Texto fornecido
────
Proteção da propriedade

Produtor rural possui diversos instrumentos legais para se proteger das invasões de terras, como ações preventivas, e a atuação em conjunto de diversos pecuaristas pressionará por soluções mais r&aac

10.11.2015 | 21:59 (UTC -3)

Por motivos econômicos, algumas vezes políticos, ou, em outras poucas vezes, sociais, vêm se tornando cada vez mais freqüentes as ameaças de invasão de terras, sejam elas improdutivas ou produtivas. Ao proprietário rural, na realidade, pouco importa o motivo ou o critério da escolha do imóvel a ser invadido; importa a agressão que sente e a necessidade de proteger sua propriedade.

A invasão (ou ocupação, como os agressores querem denominar, com o fim de descaracterizar a própria agressão), do ponto de vista jurídico, não passa de um esbulho que no conceito legal significa uma forma de aquisição da posse por meios violentos, clandestinos e precários. Tal agressão é, inclusive, passível de acarretar uma forma de defesa também violenta, que, no caso, não parece ser a medida mais adequada a ser tomada, vez que envolve meios caros, perigosos, nada confiáveis, inconvenientes politicamente e que, até, podem servir ao ¨jogo¨ de extremistas que utilizam movimentos sociais como massa de manobra para atingir fins ideológicos.
────
Dados brutos
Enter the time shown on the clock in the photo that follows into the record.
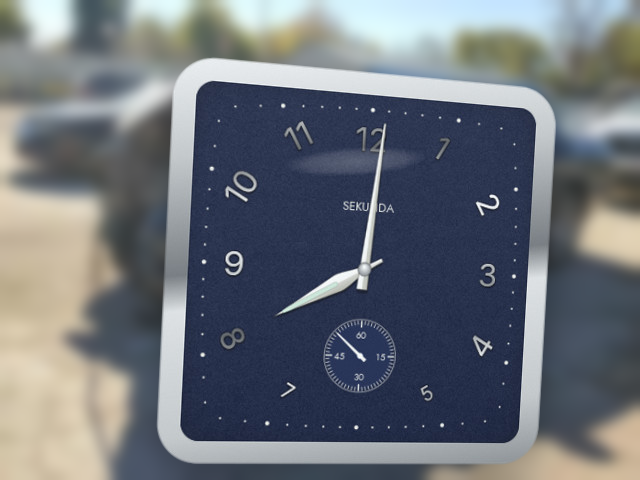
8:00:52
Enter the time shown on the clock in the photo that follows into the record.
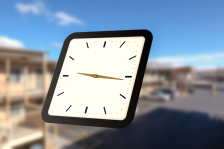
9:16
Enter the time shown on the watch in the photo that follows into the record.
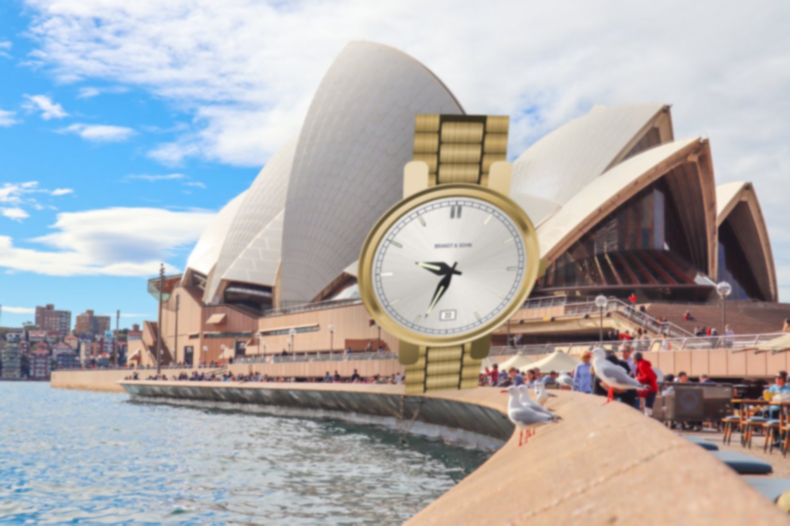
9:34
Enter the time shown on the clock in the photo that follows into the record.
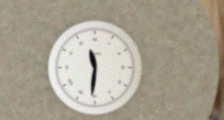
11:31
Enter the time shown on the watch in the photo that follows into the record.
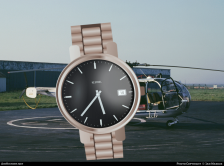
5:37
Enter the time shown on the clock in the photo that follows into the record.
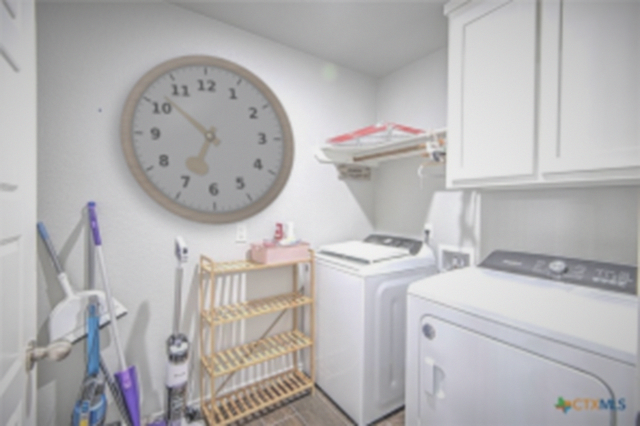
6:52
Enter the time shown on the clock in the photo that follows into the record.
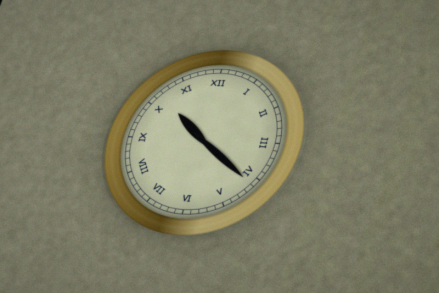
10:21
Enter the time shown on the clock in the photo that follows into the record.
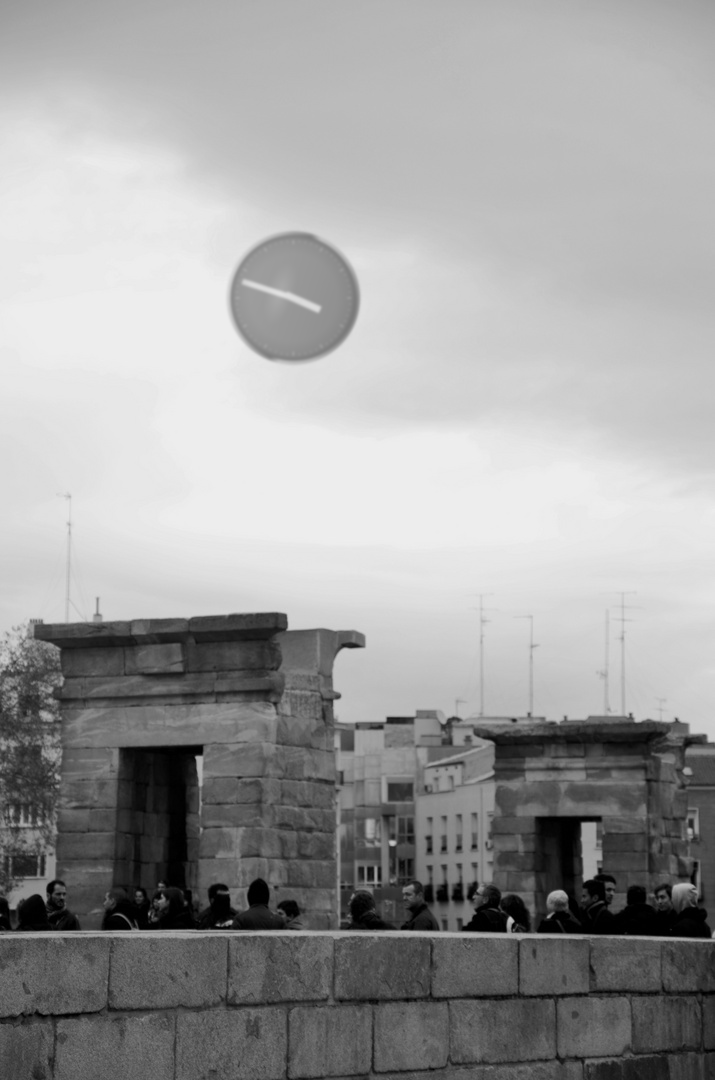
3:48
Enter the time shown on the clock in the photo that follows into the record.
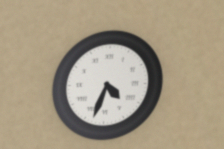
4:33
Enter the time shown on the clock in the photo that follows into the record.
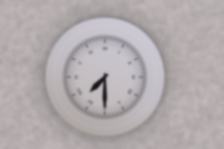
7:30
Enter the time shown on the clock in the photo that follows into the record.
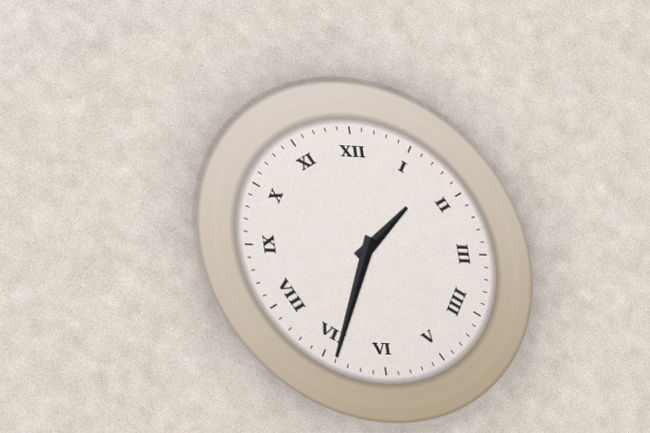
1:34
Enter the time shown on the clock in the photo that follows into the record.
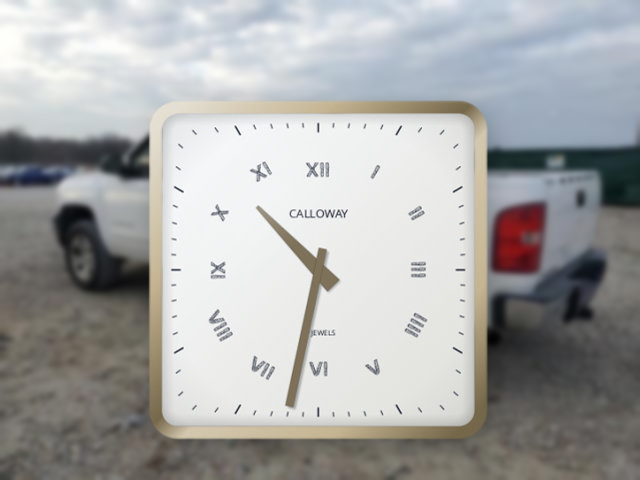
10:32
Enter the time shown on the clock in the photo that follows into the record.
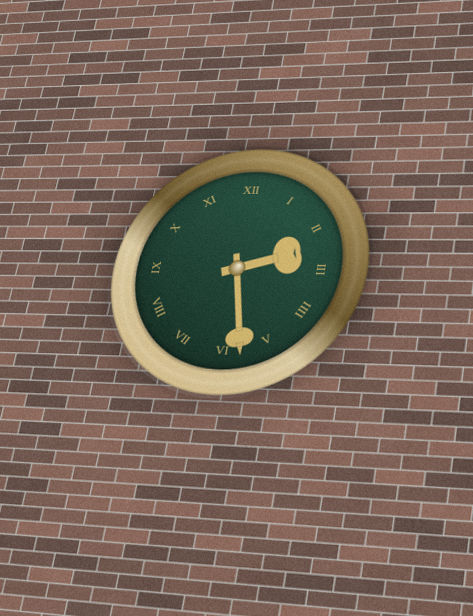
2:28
────
Tarefa proposta
Retome o texto sobre a proteção da propriedade rural contra invasões de terras a partir do ponto em que ele termina. As entradas constituem um material à parte, sem relação com o texto.

Resultado da tarefa
Como prevenir

O proprietário rural não pode esquecer que existem soluções preventivas, não violentas, legais, dentro do Estado Democrático de Direito, que a grande maioria da população deseja preservar. Uma destas soluções, como mecanismo jurídico/processual inicial à proteção da propriedade, é o Interdito Proibitório. Ele pode, e deve, ser utilizado no momento em que o proprietário tem informações de que o seu imóvel pode vir a ser invadido, ou, simplesmente tenha receio de que ela, a invasão, venha a ocorrer. A concessão liminar do mandado de Interdito depende das provas apresentadas, documentais e/ou testemunhais. Estas provas, apesar de geralmente os invasores serem bem organizados, são de fácil obtenção; ademais disso, o Judiciário já mostra uma postura de aceitação menos exigente em relação às provas a serem produzidas, conforme já fixado em jurisprudência: ¨Sendo fato público e notório a constante invasão de terras nos dias atuais, configura-se o justo receio de moléstia a posse¨ (RT 631/152). Assim, pode bastar um simples acampamento na região próxima à propriedade, que já estará configurado ¨justo receio¨, como condição suficiente para a obtenção de uma ordem judicial.

Muitos dirão que tais instrumentos legais são de pouca eficiência, pois, mesmo com a ordem judicial de proteção do imóvel, e, mesmo esta ordem impondo pena financeira ao Poder Público, no caso de ocorrência da invasão, ela acaba por acontecer. Dirão, também, que ocorrendo a invasão - caso em que, automaticamente, o Interdito converte-se em uma Reintegração de Posse - o Executivo Estadual nada faz, ou demora a fazer algo, para despejar os invasores. Tais afirmativas são verdadeiras; mas vai aqui uma sugestão: se no momento do estabelecimento de um acampamento, todos os proprietários rurais da região interpuserem, cada um, seu Interdito Proibitório, o próprio Judiciário Estadual, de forma indireta, mas legítima, deverá pressionar o Executivo Estadual, levando-o a tomar alguma providência em relação aos acampados da região.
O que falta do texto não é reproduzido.